Unlike most countries, the USA does not require most airports to charge landing fees. (It’s a little different for large airports like Boston or Chicago. This applies more to mid-to-small-sized airports.) If I am a student pilot in Canada and I want to do a set of practice landings, I have to pay for each one. Not in the United States. The natural consequence of this is that student pilots do a lot more practice landings in the USA than in Canada. The FAA made the conscious choice that this was a good thing and decided that absorbing the external cost of practice landings was worth it.
However, usually external costs are not good things. The societal costs of smoking were not borne by tobacco companies until they were forced to by the courts. Similarly, the health costs of patients with mercury poisoning from coal power plants, their lost revenue, and the trauma to their families is an external cost—not borne by the coal power plants. The increasing destruction by storms, floods, and sea level rise caused by rising CO2 are external costs not borne by fossil fuel manufacturers or fossil fuel burners even though they are responsible for that CO2.
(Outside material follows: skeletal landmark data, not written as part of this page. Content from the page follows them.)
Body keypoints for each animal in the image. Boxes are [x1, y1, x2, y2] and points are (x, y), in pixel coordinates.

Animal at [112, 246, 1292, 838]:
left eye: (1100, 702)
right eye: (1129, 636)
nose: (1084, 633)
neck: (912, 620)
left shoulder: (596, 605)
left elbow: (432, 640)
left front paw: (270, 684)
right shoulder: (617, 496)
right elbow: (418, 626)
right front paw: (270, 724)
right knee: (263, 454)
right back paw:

I went and tried to find out what the true cost of gasoline was including these externalities. One article I read suggested it would more or less double the cost/gallon. Another article suggested closer to three times. Personally, I think these are underestimates.
Regardless, these indicate that the actual cost of gasoline—incorporating environmental and health costs—would be much, much higher than we’re experiencing. Forget the direct subsidies to the fossil fuel industry, they also get a subsidy in the form of these external costs. I bet if the construction industry had to choose between a somewhat more expensive electric bulldozer and a cheaper one that costs twice as much to operate, that calculus might be interesting.
A similar sort of economic approach to the Tesla semi-truck was analyzed here, indicating the economics of repair along with cheaper electricity could make the Tesla superior to traditional diesel trucks, provided the supporting infrastructure was done correctly. This would be an even better outcome if the actual cost of diesel was included in the calculations.
A significant part of the problem, then, is these hidden, external costs. We think we’re paying the right price for gasoline but we are, in fact, subsidizing the health and environmental costs of that gasoline. We are either ignoring the cost, hoping it will go away, or pushing the cost onto a societal mechanism like government or the courts—not the most efficient mechanism.
We could incorporate those costs into the price of the product. Given that we’ve ignored this issue for over a century, it would be painful to just do it now. But I think there’s an interesting side effect. Let’s say that we phase in these costs over a long period in the form of fuel taxes. That tax can be used to subsidize the cost of EV purchase. In addition, the EV (or electric construction equipment) owner will never have to pay the tax. We could even have intelligent pricing at the pump by gas mileage, where the vehicle class drives the amount of tax paid for by the owner.
This would push the cost of the product back on both the producer and consumer of the product. This is not at all unheard of. Recognizing an external cost as the price of doing business is something that happens all the time. It’s called regulation.
That tax revenue doesn’t have to be spent by the government directly. Governments rarely do anything themselves. Instead, they sub-contract out. There’s no reason the fossil fuel corporations couldn’t bid for a remediation contract like anyone else.
I just had this lovely vision of Exxon and BP bidding for a contract to reforest the fracking fields of Pennsylvania.